In Elements of Statistical Learning, the following figure shows partial dependence plots for California Housing Data:

Meaning of y-axis in partial dependence plot

The text defines partial dependence of $f(X)$ on $X_S$ as $f_S(X_S) = E_{X_C}f(X_S, X_C)$, the marginal average of $f$.

I'm wondering how to interpret the y-axis of these plots. Based on the definition, I would expect the y-axis to be the housing price, as the given x-axis variables vary, while accounting for the averages of all other variables. But that can't be the case, because the y-axis has negative values, and all values are in the range -1 to 2.

The scikit-learn documentation shows how to make the plots here: https://scikit-learn.org/stable/auto_examples/inspection/plot_partial_dependence.html#sphx-glr-auto-examples-inspection-plot-partial-dependence-py.

Other questions have asked specifically about the implementation in R for classification, which uses a logit, and explains the negative values. But I'm wondering about the regression case, as described in Elements.

Best Answer

What we are seeing are changes relative to an overall central tendency. This is easy to miss. The central tendency used is a bit of the author's choice.

In The Elements of Statistical Learning (2009), the caption of Fig. 10.17 particular mentions: "Partial dependence of median house value on location in California. One unit is \$100,000, at 1990 prices, and the values plotted are relative to the overall median of \$180,000." (emphasis mine).

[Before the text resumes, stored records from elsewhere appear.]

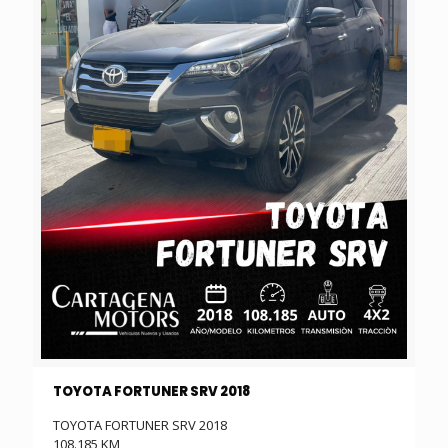
TOYOTA FORTUNER SRV 2018
TOYOTA FORTUNER SRV 2018
108.185 KM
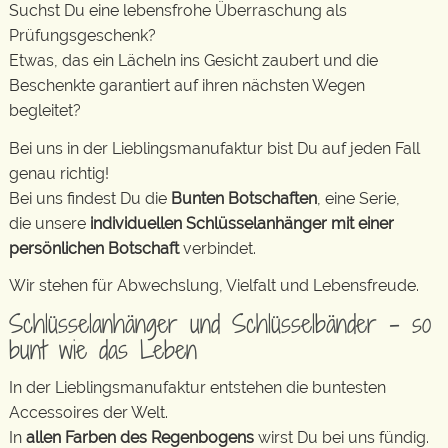
Suchst Du eine lebensfrohe Überraschung als
Prüfungsgeschenk?
Etwas, das ein Lächeln ins Gesicht zaubert und die
Beschenkte garantiert auf ihren nächsten Wegen
begleitet?
Bei uns in der Lieblingsmanufaktur bist Du auf jeden Fall
genau richtig!
Bei uns findest Du die
Bunten Botschaften
, eine Serie,
die unsere
individuellen Schlüsselanhänger mit einer
persönlichen Botschaft
verbindet.
Wir stehen für Abwechslung, Vielfalt und Lebensfreude.
Schlüsselanhänger und Schlüsselbänder – so
bunt wie das Leben
In der Lieblingsmanufaktur entstehen die buntesten
Accessoires der Welt.
In
allen Farben des Regenbogens
wirst Du bei uns fündig.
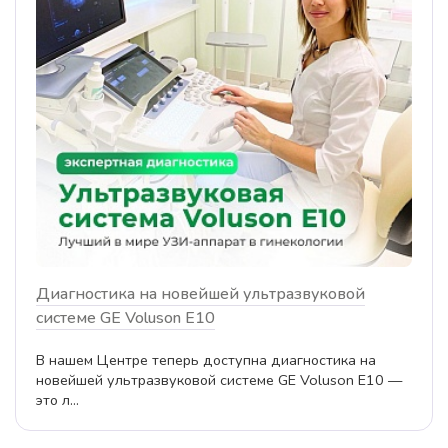
Диагностика на новейшей ультразвуковой
системе GE Voluson E10
В нашем Центре теперь доступна диагностика на
новейшей ультразвуковой системе GE Voluson E10 —
это л...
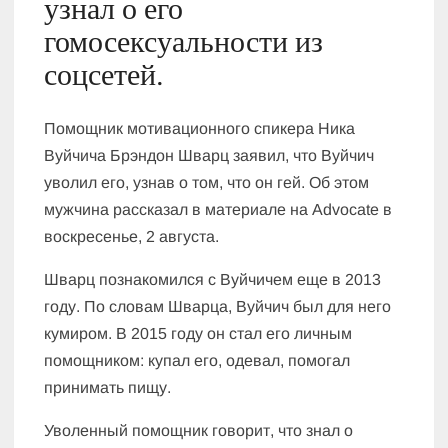
узнал о его
гомосексуальности из
соцсетей.
Помощник мотивационного спикера Ника
Вуйчича Брэндон Шварц заявил, что Вуйчич
уволил его, узнав о том, что он гей. Об этом
мужчина рассказал в материале на Advocate в
воскресенье, 2 августа.
Шварц познакомился с Вуйчичем еще в 2013
году. По словам Шварца, Вуйчич был для него
кумиром. В 2015 году он стал его личным
помощником: купал его, одевал, помогал
принимать пищу.
Уволенный помощник говорит, что знал о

Similarly in scikit-learn documentation in the "California Housing data preprocessing" we have the line: y -= y.mean(). This subtracts the mean target value from our target vector and centres our target variables to $0$; as a result our PDPs values will be centred approximately around $0$ too. (sklearn's fetch_california_housing() also states that the target is "in units of 100,000".)

In general, I prefer to show my PDPs uncentred at first instance because it makes it plainly clear how much (approximate) variability a particular feature has on the response but that is a matter of choice. As we see, Hastie et al. (2009) centred around the median, sklearn centred around the mean, while Friedman (2001) "Greedy function approximation: A gradient boosting machine" (Fig. 11) did not centre at all. Similar to Friedman (2001), Greenwell (2017) "pdp: An R Package for Constructing Partial Dependence Plots" also does not centre by default (Fig. 2 and others).